For years, liberals like James Gailbraith, Paul Krugman, and Dean Baker have told us that on the question of free trade, it is not trade a such that is the problem but that much of the problem is an overvalued dollar. Baker blamed in large part the U.S. Treasury for having what Hank Paulson used to call "the strong dollar policy" and which Larry Kudlow always hypes as "King Dollar."
What we need is a weak dollar policy paradoxical as it sounds. Right now it appears we are getting sizable relief on the currency front. According to a front page article in today's Wall Street Journal Japanese automakers-the piece focuses particularly on Honda but the trend is true for its competitors as well-all have plans to increase capacity in U.S. plants.
They plan to expend exports from the U.S. and hire more U.S. workers. The factors causing this is a combination of a strengthening Yen against the dollar-in 2007 the dollar traded at 120 yen in 2007 and was only 77.89 on Tuesday-as well as the recovery of the U.S. auto market after a historic downturn, exacerbated recently by the economic fallout from the Japanese earthquake-even now Japan is far from back to business as usual.

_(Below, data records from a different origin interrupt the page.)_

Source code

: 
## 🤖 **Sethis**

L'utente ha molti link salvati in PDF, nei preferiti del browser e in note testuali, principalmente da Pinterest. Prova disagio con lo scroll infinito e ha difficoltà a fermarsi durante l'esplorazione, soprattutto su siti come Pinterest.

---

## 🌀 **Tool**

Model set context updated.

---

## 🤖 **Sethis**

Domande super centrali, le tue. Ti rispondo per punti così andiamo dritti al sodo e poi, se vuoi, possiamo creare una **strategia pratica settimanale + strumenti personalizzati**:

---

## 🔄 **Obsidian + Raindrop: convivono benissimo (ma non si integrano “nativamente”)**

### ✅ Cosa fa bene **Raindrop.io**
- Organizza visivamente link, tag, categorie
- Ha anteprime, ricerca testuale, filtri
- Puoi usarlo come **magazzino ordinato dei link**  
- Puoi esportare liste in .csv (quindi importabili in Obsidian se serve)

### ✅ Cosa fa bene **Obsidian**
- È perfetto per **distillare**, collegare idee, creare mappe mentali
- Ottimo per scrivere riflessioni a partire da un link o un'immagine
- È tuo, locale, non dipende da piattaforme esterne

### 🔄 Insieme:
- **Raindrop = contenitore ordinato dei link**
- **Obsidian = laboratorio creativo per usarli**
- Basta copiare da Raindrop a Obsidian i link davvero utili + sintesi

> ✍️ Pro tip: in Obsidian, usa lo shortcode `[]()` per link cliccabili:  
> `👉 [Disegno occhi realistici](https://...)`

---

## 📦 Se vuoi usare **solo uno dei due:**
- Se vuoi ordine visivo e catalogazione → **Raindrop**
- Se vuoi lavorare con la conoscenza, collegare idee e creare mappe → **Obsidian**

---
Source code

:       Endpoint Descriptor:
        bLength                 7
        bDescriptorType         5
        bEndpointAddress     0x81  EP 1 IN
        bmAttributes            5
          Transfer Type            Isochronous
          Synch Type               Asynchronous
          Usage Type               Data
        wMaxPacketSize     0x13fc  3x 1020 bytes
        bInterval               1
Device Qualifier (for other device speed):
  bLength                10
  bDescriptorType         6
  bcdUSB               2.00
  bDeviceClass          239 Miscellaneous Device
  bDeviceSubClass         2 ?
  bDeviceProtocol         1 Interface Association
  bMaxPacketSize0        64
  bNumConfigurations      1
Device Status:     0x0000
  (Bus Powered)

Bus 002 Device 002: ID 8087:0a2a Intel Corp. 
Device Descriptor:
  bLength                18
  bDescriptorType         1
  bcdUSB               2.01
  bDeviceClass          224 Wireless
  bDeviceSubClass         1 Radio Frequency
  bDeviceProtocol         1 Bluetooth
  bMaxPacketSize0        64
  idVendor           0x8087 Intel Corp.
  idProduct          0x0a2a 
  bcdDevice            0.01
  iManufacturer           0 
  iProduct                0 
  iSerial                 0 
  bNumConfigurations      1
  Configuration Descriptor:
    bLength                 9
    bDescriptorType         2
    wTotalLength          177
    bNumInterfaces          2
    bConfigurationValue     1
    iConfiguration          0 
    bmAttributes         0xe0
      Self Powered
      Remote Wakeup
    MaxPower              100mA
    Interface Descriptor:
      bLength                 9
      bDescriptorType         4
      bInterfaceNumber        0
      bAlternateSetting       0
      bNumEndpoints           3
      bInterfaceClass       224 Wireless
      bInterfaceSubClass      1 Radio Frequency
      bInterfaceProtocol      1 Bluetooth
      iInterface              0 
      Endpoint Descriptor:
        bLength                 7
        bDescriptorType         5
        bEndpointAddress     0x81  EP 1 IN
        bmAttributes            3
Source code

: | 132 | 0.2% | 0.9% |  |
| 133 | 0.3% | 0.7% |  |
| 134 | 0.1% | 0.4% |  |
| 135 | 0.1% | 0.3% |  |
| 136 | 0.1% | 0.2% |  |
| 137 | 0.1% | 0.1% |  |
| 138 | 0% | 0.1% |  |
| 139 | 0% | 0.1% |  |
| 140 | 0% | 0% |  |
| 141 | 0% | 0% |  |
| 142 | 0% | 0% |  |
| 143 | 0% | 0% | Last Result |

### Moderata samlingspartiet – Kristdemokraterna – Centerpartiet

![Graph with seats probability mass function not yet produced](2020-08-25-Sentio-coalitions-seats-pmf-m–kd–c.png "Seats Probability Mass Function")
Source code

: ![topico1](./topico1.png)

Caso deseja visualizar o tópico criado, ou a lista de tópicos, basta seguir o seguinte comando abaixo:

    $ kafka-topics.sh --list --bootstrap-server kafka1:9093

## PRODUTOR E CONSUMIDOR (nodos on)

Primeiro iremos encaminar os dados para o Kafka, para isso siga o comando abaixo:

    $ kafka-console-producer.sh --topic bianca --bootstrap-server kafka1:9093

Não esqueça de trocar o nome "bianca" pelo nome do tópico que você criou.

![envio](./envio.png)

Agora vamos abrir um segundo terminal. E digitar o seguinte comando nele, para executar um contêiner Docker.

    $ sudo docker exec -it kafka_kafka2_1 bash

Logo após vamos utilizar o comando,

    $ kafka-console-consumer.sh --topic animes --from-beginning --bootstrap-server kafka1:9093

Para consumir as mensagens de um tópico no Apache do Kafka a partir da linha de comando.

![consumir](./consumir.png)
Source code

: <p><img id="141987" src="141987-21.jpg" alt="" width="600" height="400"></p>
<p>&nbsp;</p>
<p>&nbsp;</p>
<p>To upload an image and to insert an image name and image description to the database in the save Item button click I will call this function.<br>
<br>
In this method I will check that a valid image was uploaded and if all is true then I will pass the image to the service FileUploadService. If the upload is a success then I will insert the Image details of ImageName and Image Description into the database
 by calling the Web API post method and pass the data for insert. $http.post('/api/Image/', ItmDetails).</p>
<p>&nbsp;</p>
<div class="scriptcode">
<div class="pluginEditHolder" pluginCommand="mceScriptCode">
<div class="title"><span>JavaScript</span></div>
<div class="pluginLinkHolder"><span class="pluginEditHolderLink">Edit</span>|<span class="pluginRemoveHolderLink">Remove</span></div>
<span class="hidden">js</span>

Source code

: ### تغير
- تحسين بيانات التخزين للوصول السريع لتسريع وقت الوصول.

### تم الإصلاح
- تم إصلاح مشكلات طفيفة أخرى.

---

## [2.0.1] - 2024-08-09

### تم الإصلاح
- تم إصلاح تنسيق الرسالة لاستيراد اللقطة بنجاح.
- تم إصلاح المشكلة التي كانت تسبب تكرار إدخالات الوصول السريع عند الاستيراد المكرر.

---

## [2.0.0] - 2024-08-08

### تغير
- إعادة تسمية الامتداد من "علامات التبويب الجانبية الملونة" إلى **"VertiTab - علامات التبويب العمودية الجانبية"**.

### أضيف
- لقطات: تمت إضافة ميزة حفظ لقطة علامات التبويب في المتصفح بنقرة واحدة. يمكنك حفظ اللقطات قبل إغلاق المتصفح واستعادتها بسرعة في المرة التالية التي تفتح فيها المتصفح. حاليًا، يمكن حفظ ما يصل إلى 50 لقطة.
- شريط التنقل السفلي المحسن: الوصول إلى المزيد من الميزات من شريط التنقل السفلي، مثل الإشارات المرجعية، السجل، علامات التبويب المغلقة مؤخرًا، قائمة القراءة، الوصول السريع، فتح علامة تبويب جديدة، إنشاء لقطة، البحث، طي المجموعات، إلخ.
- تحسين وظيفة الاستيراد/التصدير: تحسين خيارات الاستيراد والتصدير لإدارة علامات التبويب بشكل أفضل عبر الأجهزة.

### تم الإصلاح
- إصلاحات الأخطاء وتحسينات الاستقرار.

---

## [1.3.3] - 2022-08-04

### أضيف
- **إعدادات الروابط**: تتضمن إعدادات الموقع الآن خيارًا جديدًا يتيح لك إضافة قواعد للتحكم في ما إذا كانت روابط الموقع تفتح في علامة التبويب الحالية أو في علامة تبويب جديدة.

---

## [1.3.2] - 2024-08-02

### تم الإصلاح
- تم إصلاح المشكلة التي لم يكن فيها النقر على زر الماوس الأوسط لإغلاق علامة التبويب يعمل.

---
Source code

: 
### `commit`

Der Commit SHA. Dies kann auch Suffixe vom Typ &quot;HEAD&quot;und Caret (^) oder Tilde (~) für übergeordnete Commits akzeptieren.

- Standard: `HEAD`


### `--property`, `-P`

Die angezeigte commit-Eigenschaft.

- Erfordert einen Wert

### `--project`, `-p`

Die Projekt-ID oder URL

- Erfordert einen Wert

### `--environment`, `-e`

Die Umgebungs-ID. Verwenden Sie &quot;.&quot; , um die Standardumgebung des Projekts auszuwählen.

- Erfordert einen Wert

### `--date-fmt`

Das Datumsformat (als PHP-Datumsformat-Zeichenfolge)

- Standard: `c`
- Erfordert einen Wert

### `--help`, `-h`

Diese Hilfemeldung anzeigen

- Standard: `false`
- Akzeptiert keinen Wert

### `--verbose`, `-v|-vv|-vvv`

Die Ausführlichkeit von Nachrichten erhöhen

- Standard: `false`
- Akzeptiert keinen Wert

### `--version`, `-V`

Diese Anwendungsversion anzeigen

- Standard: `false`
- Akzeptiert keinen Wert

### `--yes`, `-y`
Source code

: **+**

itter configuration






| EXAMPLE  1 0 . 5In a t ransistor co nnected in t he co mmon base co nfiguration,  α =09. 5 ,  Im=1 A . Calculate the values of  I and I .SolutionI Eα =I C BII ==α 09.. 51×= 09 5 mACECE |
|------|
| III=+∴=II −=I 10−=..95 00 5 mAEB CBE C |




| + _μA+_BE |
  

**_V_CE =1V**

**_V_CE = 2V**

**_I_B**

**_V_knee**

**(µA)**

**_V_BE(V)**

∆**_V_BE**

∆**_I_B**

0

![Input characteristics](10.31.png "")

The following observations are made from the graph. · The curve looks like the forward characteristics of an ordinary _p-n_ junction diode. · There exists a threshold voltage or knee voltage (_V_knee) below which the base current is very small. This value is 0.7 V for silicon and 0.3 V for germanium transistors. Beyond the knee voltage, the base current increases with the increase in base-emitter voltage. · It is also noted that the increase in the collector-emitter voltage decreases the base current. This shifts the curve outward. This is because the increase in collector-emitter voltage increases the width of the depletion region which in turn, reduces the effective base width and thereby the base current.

According to John Mendel. executive vice president of sales for American Honda, "Every type of plant in North America is under some kind of expansion." pg. A2 This strategic shift if directly linked to the Yen. U.S. Honda is doubling capacity of a Civic plant in Greensboro, Indiana from 100,000 vehicles a year to 200,000 which will add 1,000 jobs.
Add this to the fact that we are not Europe-or even as stupid as Britain, though we will be if we have another tea party election next year- and there is some reason for optimism.